Nous constatons aussi chez ces entreprises l’envie d’augmenter la part des produits recyclables, de réduire les emballages, et de privilégier, dans leur mode de production, les matériaux biologiques plutôt que chimiques.
Je mentionnerai également un contrôle plus rigoureux de la chaîne d’approvisionnement avec une surveillance accrue des fournisseurs et davantage de visibilité sur la provenance des matières premières.
Au chapitre de la « supply chain », nous voyons aussi une tendance des industriels à relocaliser leurs centres de production pour ne plus avoir à subir les blocages conséquents apparus avec le déclenchement de la crise du covid.

Combien d’entreprises suivez-vous autour de ce thème de l’économie circulaire ?
Nous nous sommes basés sur l’indice MSCI World qui regroupe environ 1500 entreprises. Parmi elles, nous en suivons plus particulièrement un tiers, en lien avec l’économie circulaire. Je ne peux pas vraiment donner de chiffres exacts, à l’unité près, mais il est important se rendre compte que cet univers aujourd’hui ne cesse de s’agrandir. Et c’est ce qui nous intéresse en premier lieu.

Dans les grandes lignes, quelle est la stratégie employée pour le fonds Decalia Circular Economy?

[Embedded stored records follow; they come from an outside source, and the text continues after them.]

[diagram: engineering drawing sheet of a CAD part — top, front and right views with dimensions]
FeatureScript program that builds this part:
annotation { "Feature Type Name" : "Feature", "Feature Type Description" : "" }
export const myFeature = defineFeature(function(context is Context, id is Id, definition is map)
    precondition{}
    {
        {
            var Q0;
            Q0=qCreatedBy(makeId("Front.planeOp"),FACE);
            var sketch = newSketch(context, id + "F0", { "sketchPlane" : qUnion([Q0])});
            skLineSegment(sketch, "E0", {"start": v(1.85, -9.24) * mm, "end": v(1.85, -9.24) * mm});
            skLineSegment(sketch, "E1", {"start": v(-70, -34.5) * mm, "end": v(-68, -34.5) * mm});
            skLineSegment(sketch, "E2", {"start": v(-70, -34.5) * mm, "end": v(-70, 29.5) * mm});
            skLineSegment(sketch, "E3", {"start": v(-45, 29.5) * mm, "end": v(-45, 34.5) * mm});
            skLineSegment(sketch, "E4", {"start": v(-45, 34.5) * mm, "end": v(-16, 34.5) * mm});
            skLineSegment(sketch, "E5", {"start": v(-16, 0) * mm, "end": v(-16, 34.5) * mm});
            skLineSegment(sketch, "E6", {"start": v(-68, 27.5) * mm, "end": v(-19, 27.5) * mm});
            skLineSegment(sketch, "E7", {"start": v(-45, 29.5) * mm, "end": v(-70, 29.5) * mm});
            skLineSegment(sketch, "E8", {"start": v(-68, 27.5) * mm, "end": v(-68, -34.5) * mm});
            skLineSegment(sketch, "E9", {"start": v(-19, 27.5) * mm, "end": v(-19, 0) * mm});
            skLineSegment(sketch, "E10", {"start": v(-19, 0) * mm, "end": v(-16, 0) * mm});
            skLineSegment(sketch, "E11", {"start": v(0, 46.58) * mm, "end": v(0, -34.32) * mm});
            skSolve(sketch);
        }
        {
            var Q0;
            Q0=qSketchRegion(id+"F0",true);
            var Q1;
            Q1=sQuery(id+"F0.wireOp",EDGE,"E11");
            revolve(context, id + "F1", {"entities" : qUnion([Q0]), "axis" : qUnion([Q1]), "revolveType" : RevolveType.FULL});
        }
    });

Elle tient en un acronyme très simple : CIRCLE ! Nous avons défini six tendances, ou sous-thèmes, qui nous semblent complémentaires et qui valent aussi par leur diversification. Ces six tendances sont intitulées de la façon suivante : Circular Models, Innovative technology, Renewables, Cleaner environment, Life preservation et Eco-design. Nous avons une approche top down pour l’ensemble du thème et nous cherchons ensuite à identifier les dynamiques qui animent chaque sous-thème pour construire le portefeuille dans une logique bottom-up. Le fonds rassemble une cinquantaine de titres. Nous ne nous contentons de regarder les entreprises de type « best-in-class ». Nous nous intéressons tout autant à celles qui sont présentes dans des industries avec une empreinte écologique plus lourde mais qui réalisent les investissements nécessaires pour réduire sensiblement leurs émissions de CO2. C’est là que l’impact marginal sera le plus élevé. Nous avons besoin d’entreprises qui s’améliorent.

 

Jonathan Graas est gérant de portefeuille senior au sein du pôle asset management de Decalia, la boutique genevoise. Il a rejoint l’équipe de gestion en charge du fonds Decalia Sustainable SOCIETY et il co-gére le fonds Decalia Circular Economy. Chez Decalia, il a retrouvé Alexander Roose et Quirien Lemey avec lesquels il a travaillé précédemment chez DPAM. Il y gérait un fonds durable américain et co-gérait deux fonds thématiques durables, pour un encours total de plus de 4 milliards d’euros. Jonathan est titulaire d’une maîtrise en mathématiques appliquées de l’Université catholique de Louvain et d’une maîtrise en finance internationale de HEC Paris.